Remix.run Logo
vitus 3 days ago

> The GPU implementation's logarithmic scaling becomes evident at longer sequence lengths.

I don't see logarithmic scaling, actually. From the table for GRU performance, going from 16384 -> 65536 (namely: increasing the input by 4x) is roughly a 4x increase in time whether looking at CPU-scan or GPU-scan. Okay, maybe the inputs need to be bigger. Looking at the next plot, which goes up to 524288, we see the same behavior: the delta between CPU-scan and GPU-scan doubles as we double the input. That's a constant multiplicative factor. Same holds for LSTM performance.

Is this an artifact of the benchmark setup? Are we actually measuring the amount of time needed to load the full context into RAM? Or perhaps we're bottlenecked on memory bandwidth?

> Success: The gate extraction kernel, which was a huge bottleneck, now only takes 8% of the total time and is memory-bandwidth bound, saturating L2 bandwidth at 1.9 TB/s. This is a good place to be.

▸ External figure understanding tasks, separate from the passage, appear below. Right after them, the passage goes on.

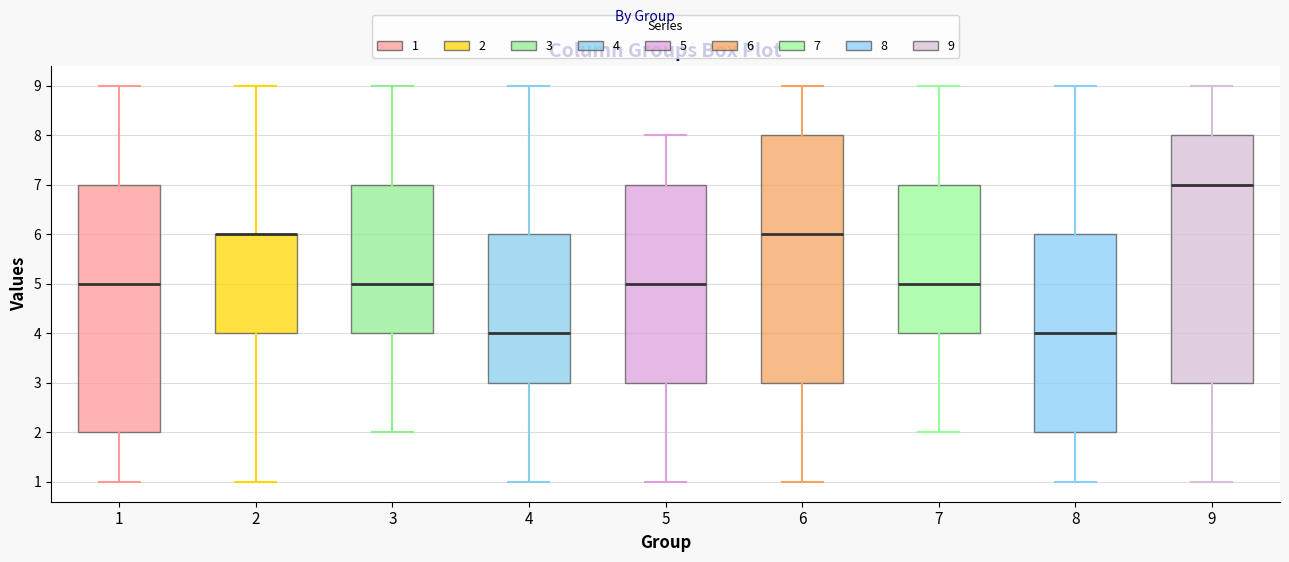

Reading left to right, read every box against the y-axis: the position of its median line, the range the box covers, and the ends of its whiskers. The values are not printed on the chart, so give them approximately, as read against the axis.

1: median 5, box 2 to 7, whiskers 1 to 9
2: median 6 (drawn on the box's upper edge), box 4 to 6, whiskers 1 to 9
3: median 5, box 4 to 7, whiskers 2 to 9
4: median 4, box 3 to 6, whiskers 1 to 9
5: median 5, box 3 to 7, whiskers 1 to 8
6: median 6, box 3 to 8, whiskers 1 to 9
7: median 5, box 4 to 7, whiskers 2 to 9
8: median 4, box 2 to 6, whiskers 1 to 9
9: median 7, box 3 to 8, whiskers 1 to 9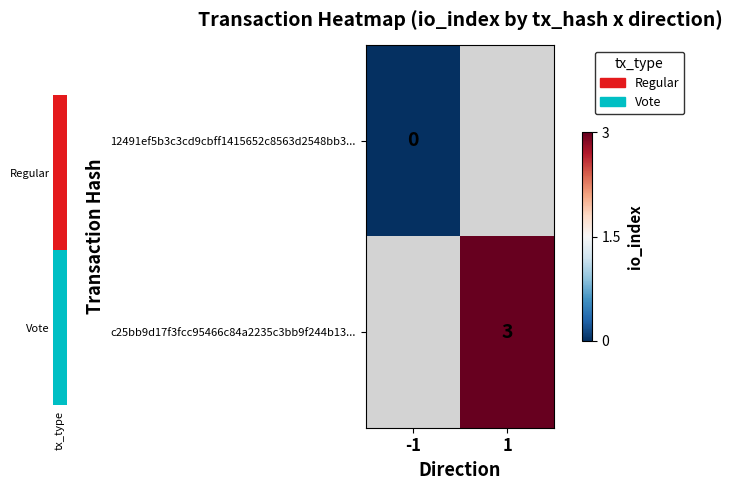

Is the value of c25bb9d17f3fcc95466c84a2235c3bb9f244b13... at 1 greater than the value of 12491ef5b3c3cd9cbff1415652c8563d2548bb3... at -1?

Yes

Sounds like that might be the case.

tripplyons 2 days ago | parent [-]

Typically the fastest approaches for associative RNNs combine the advantages of the parallel O(n log n) algorithm with a recurrent non-parallel O(n) approach by computing results for subsequence chunks in parallel and moving to the next chunk in a recurrent manner. This blog post explains the method (chunkwise parallel algorithm) well: https://sustcsonglin.github.io/blog/2024/deltanet-2/